Acabei a Ronda da Noite da Agustina. Não leio rápido e a Agustina leio devagar. Volto para trás, às vezes dois ou três parágrafos, tenho que ir ao dicionário, rebobino algumas páginas ou abrando quando me chega o cheiro dos malabarismos que ela gosta de fazer, palavras num voo bem coordenado, teatrinho que os fantoches das personagens encenam para aludir a uma coisa muito maior. Comecei o livro do Herberto Helder que a PIDE proibiu em 1968, Apresentação de Rosto. Li um capítulo, tanto Herberto.

Fomos ao apartamento onde os meus avós moravam, ver a quem dá jeito isto e aquilo. Encaixotar o resto das coisas que estavam na vida do meu avô.

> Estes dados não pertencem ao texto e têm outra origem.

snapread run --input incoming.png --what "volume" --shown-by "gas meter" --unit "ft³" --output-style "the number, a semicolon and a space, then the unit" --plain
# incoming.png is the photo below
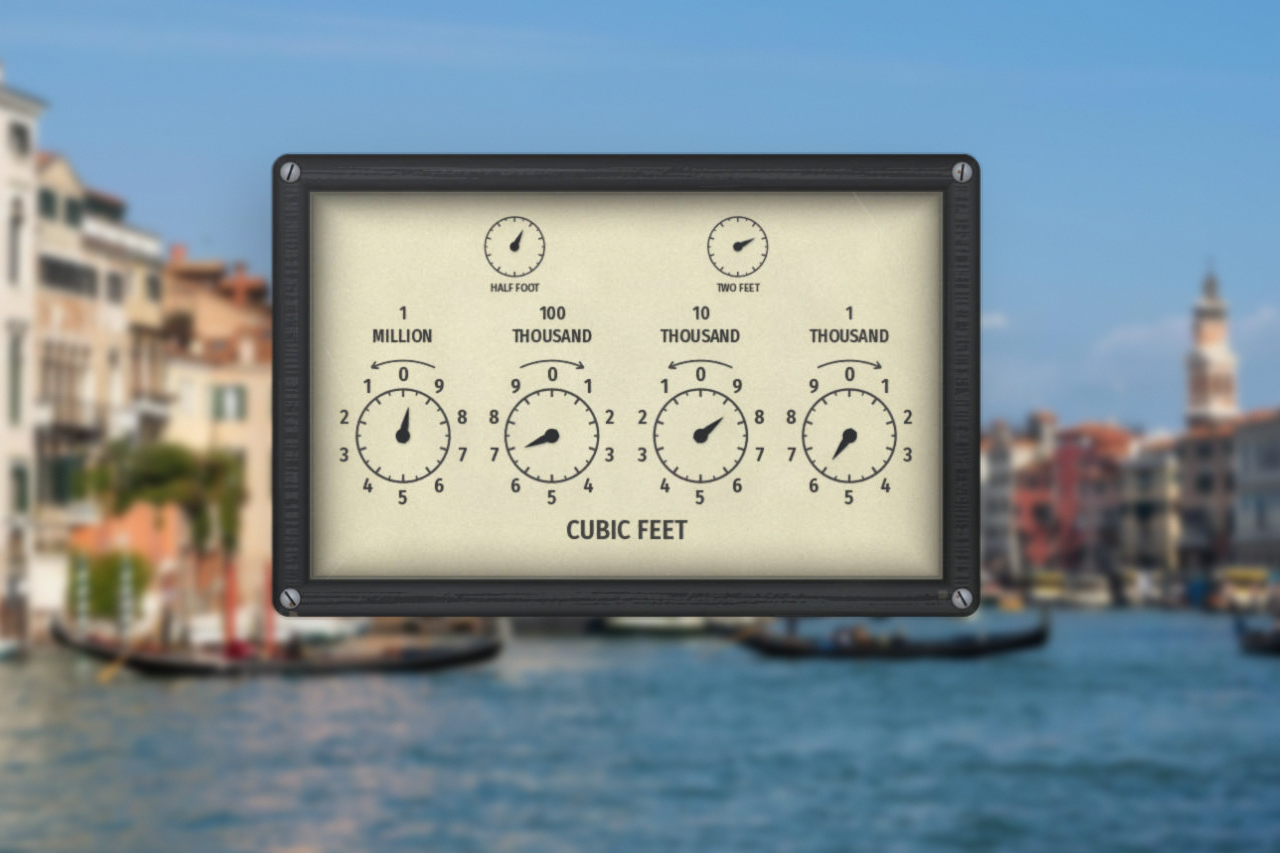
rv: 968600; ft³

Quase não chorámos. Pode também ser que, como eu, tenhamos todos conseguir fugir para a divisão mais próxima assim que o olho tremelicava. Trouxe um quadro com umas flores muito van goghianas emoldurado numa pintura velha. É quase kitsch mas acho que fica bem na sala. Trouxe a máquina de escrever do meu avô. É quase hipster mas acho que vou ainda tentar escrever uns poemas com ela. Trouxe duas caixas de livros. É quase hoarding mas a alguns deles ainda chegarei.

Dão muito trabalho agora, roem tudo, mas depois fazem tanta companhia. Trouxemos para casa um dos cachorros da ninhada que nasceu em casa dos meus pais. Chama-se Dalí. É bom nome pois, acaba em i, isso resulta bem com os cães. Vai mijando o chão e roendo a coberta do sofá. Não sei em que sonham os cães mas nesse reino imagino que não entre o peculiar surrealista que lhe deu o nome. Uma snobeirazinha, para que não fosse um nome como os outros, uma snobeira inofensiva. A cada hora e meia descemo-lo pela trela e circunda o prédio. Corre às pombas, aspira cada pedra da calçada pelo focinho, arranca tufos de terra quando me distraio e depois morde a trela em protesto. Gosta dos outros humanos e não deve ainda ter decidido se gosta da gata.

Não lhe dissemos ainda sobre o vírus.